This presentation has been valuable because Colombia has fallen off the agenda of recent parliamentary discussions, which is a great pity. A disturbing development has taken place in which a Swiss NGO has been accused by the Colombian Government of working with FARC.
I concur with the Acting Chairman's remark that the Council of Europe is important as a source of human rights discourse across a number of important issues. Its discussions on Plan Colombia were positive in terms of seeking the maximum amount of information. Ms Abozaglo may have already been in contact with the Irish Centre for Human Rights, headed by Professor William Shabas, with which I have an association.
Unusually for a committee of the Oireachtas, the Joint Committee on Foreign Affairs voted against Plan Colombia because it was particularly concerned about the European Union's component of aid. In effect, the US component of Plan Colombia was dispossessing people in vast areas, leaving the EU to sweep up the consequences of a plan that was opposed by many in the European Parliament.
The restructuring of the United Nations Human Rights Committee has ushered us into a new era. Mr. Bolton accepted the new structures on behalf of the United States, although he was not enthusiastic about the changes. However, I am unclear on whether the mechanisms previously used by intervention agencies have survived into the new structure. Under the old Geneva structure, they were able to take initiatives to address problems. When discussions on the new committee were taking place, the issue arose of whether the mechanisms would survive.
It is disturbing that the International Labour Organisation has not been more active in trying to establish independent international investigations into trade union matters. We are dancing around bushes in respect of this issue. For example, trade union leaders who seek to organise workers in factories are being assassinated in their homes, allowing those in control of the private armies to deny responsibility on the basis that murders did not take place on the factory floor.

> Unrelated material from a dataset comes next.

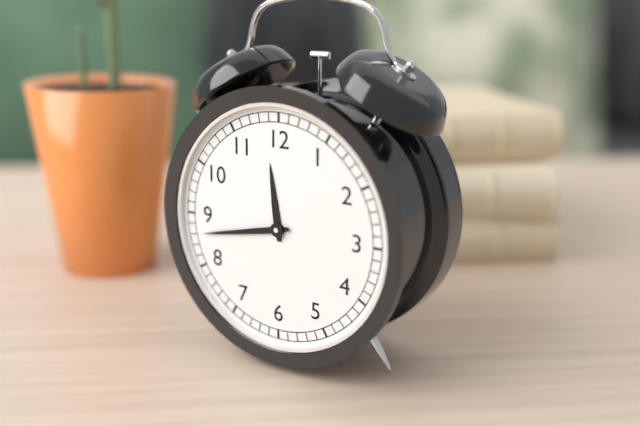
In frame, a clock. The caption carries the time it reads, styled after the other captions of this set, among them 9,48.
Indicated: 11,43
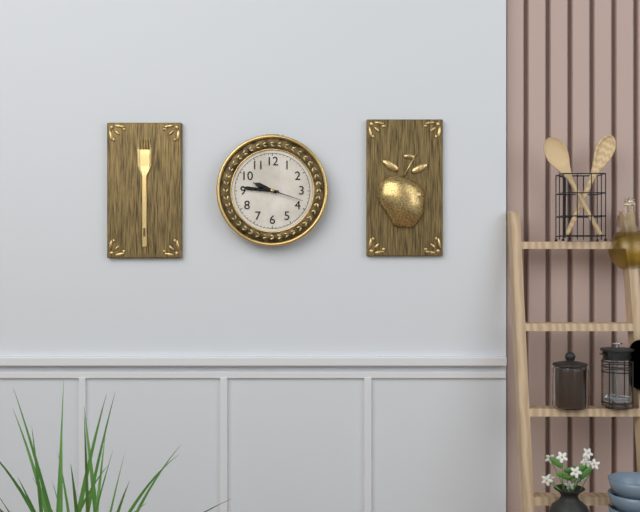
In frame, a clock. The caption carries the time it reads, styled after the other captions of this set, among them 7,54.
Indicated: 9,46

These assassinations continue to take place in Bogota and several other places.
We have received reports of peasants being harassed by FARC, on one hand, and moved by the army, on the other. While Trócaire's work with peasants seeking to survive in difficult circumstances is supported by Members of the Oireachtas from all parties, as long as some parts of Colombia are controlled by FARC and while the army carries out intervention operations in others, many communities will continue to live in terror. We heard presentations on that issue and I find the current situation in Colombia deeply depressing because it is clear that Plan Colombia has simply migrated the drug problem, while also dispossessing peasants and defoliating the countryside. The Colombian Government has not made significant efforts to reacquire legitimacy through elections or in terms of an independent judiciary. The people in the middle, those involved with human rights work, are regarded as oppositional forces. Now we learn that some international agencies are regarded as supporters of FARC because of their criticism of the treatment of detainees.
I wish ABColombia well in its work and am sure it can count on the sub-committee's support. On Ms Abozaglo's specific points, there has been support from the sub-committee for the UN position. It makes sense to hold a review and the Acting Chairman's suggestion on attracting the interest of bodies across other parliaments is helpful. Decisions arrived at under the London-Cartagena process are not always revisited by the sub-committee.
It should be made clear that the sub-committee and the wider joint committee are not interested in human rights in a legal sense. The broader social and economic definition of human rights is what motivates most members of both.